As per Japanese authorities and UN watchdog, the tritium levels are within permissible limits, but concerns about the possible impact on environment remain nonetheless. BBC reports, "The IAEA, which has a permanent office at Fukushima, said an 'independent, on-site analysis' had shown that the tritium concentration in the water discharged was 'far below the operational limit of 1,500 becquerels per litre (Bq/L)'. That limit is six times less than the World Health Organization's limit for drinking water, which is at 10,000 Bq/L, a measure of radioactivity."

Tritium is the only radioactive isotope of hydrogen that reacts with oxygen to form “tritiated water” (HTO). Tritium is produced mostly in nuclear reactors and nuclear weapons production, but it is also found naturally. Even though there are concerns about wastewater with tritium being released, people frequently ingest tritium on a regular basis as it is found aplenty in the world.

"People are exposed to small amounts of tritium every day, since it is widely dispersed in the environment and in the food chain. Tritium primarily enters the body when people swallow tritiated water, inhale tritium as a gas in the air, or absorb it through their skin," notes US Environmental Protection Agency (EPA).

Moreover, tritium cannot penetrate the human skin and is only dangerous if very high quantities are consumed. 

"In human tissue, tritium’s beta particle cannot penetrate the typical thickness of the dead layer of skin that exists on the outside of the human body. For this reason, the beta particle emitted by tritium is generally only considered to be hazardous if a large quantity of tritium is, or has the potential to be, taken into the body by inhalation, skin absorption, and ingestion of tritiated water.
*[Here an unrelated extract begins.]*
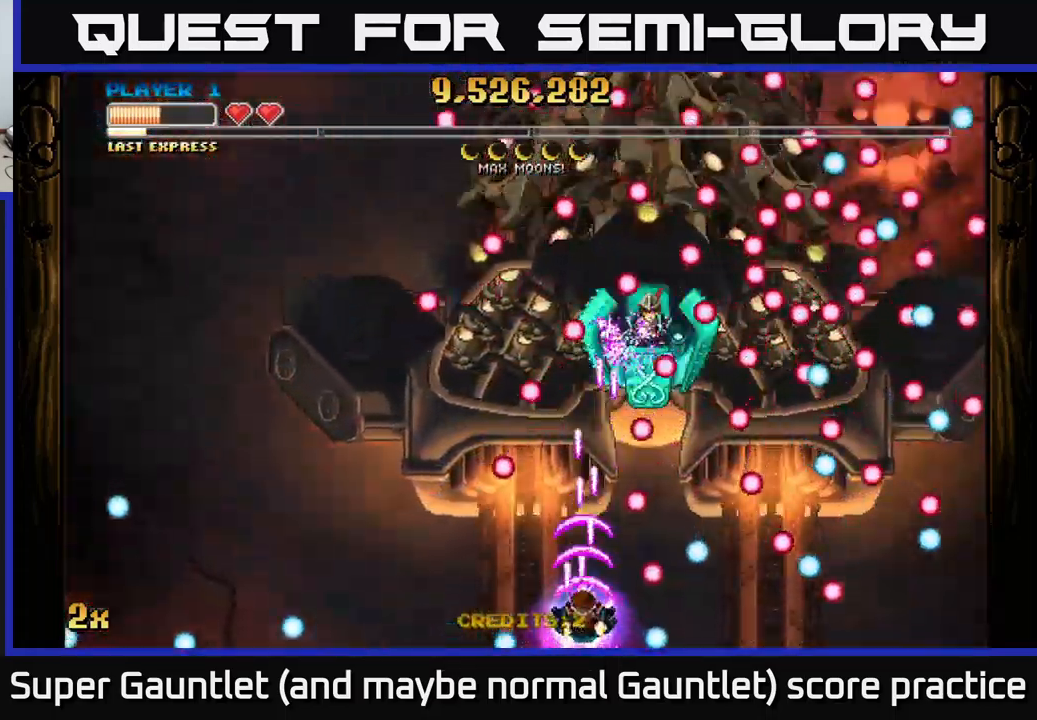
{"buttons": ["A"], "left_stick": "left", "right_stick": "center", "events": [[67, "left_stick", "up"], [167, "left_stick", "down-right"], [400, "left_stick", "left"]]}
Tritium mostly behaves just like ordinary water in the body, distributing equally throughout the body’s water and excreted in the same ways as water, such as in the forms of urine and sweat," says a fact sheet published by Health Physics Society (HPS).

However, some experts are still convinced with the safety of releasing Fukushima wastewater into the ocean. Some have said that the wastewater could affect fertility and cell structure of marine animals upon ingestion. 
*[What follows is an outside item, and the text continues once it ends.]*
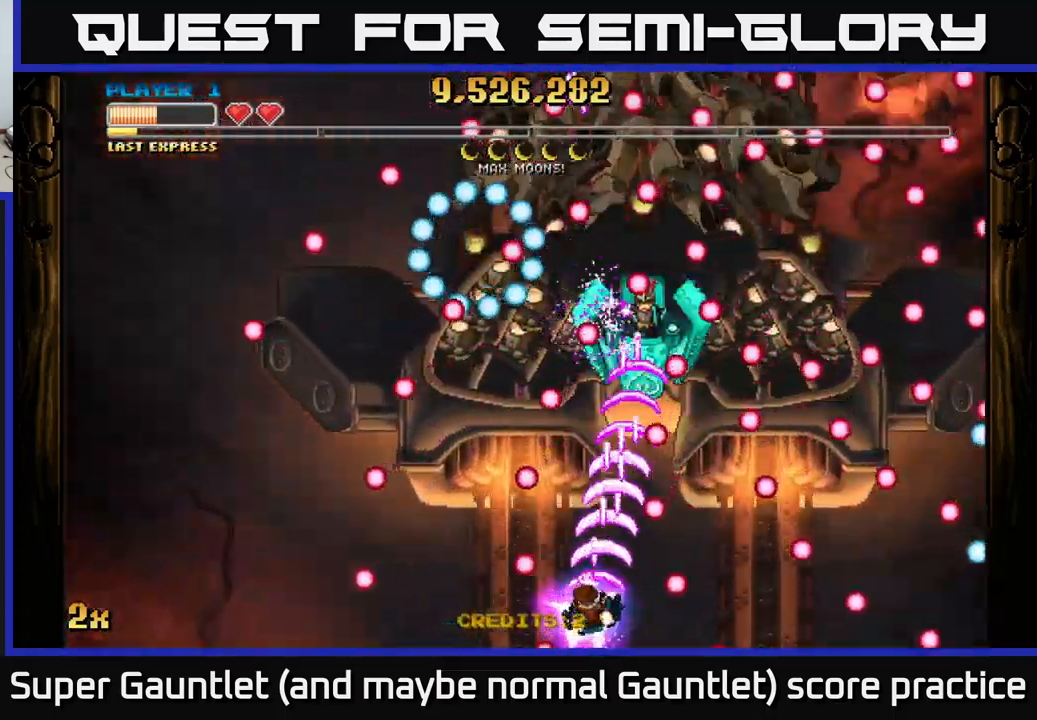
{"buttons": ["A"], "left_stick": "left", "right_stick": "center", "events": [[83, "left_stick", "center"], [150, "left_stick", "down-right"], [333, "left_stick", "center"], [467, "left_stick", "left"]]}
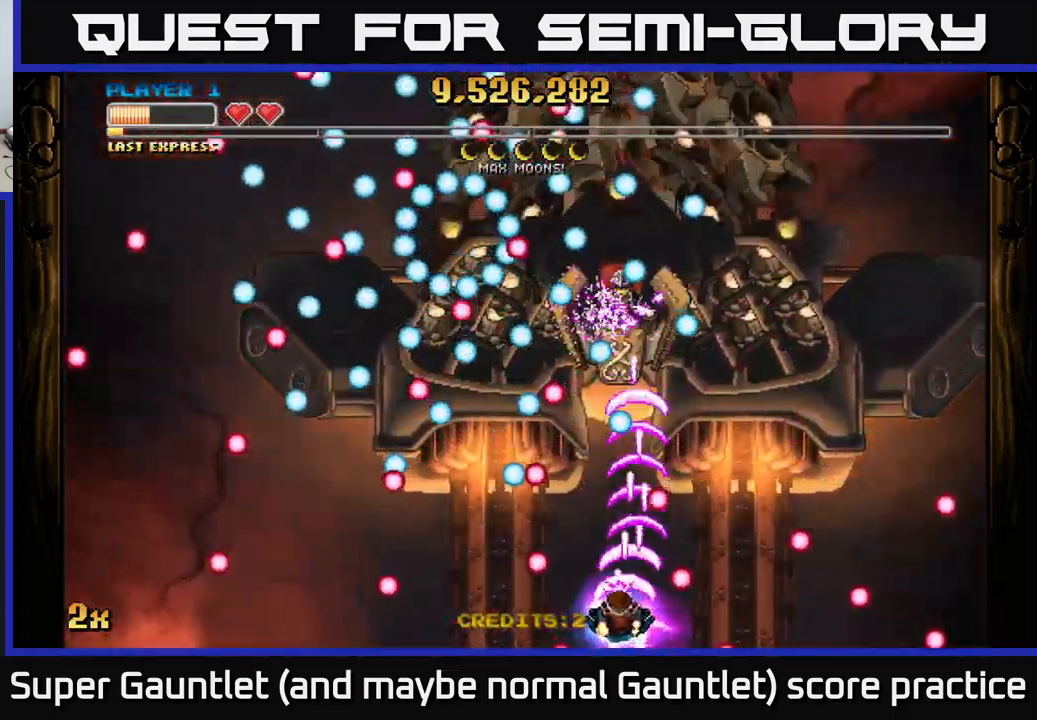
{"buttons": ["A"], "left_stick": "left", "right_stick": "center", "events": [[133, "left_stick", "center"], [233, "left_stick", "down-right"], [383, "left_stick", "center"], [467, "left_stick", "left"]]}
Prof. Emily Hammond of George Washington University told BBC, "The challenge with radionuclides (such as tritium) is that they present a question that science cannot fully answer; that is, at very low levels of exposure, what can be counted as 'safe'? One can have a lot of faith in the IAEA's work while still recognising that compliance with standards does not mean that there are 'zero' environmental or human consequences attributed to the decision."

Marine biologist Robert Richmond of University of Hawaii is also not convined. 

Richmond told BBC, "We've seen an inadequate radiological, ecological impact assessment that makes us very concerned that Japan would not only be unable to detect what's getting into the water, sediment and organisms, but if it does, there is no recourse to remove it... there's no way to get the genie back in the bottle.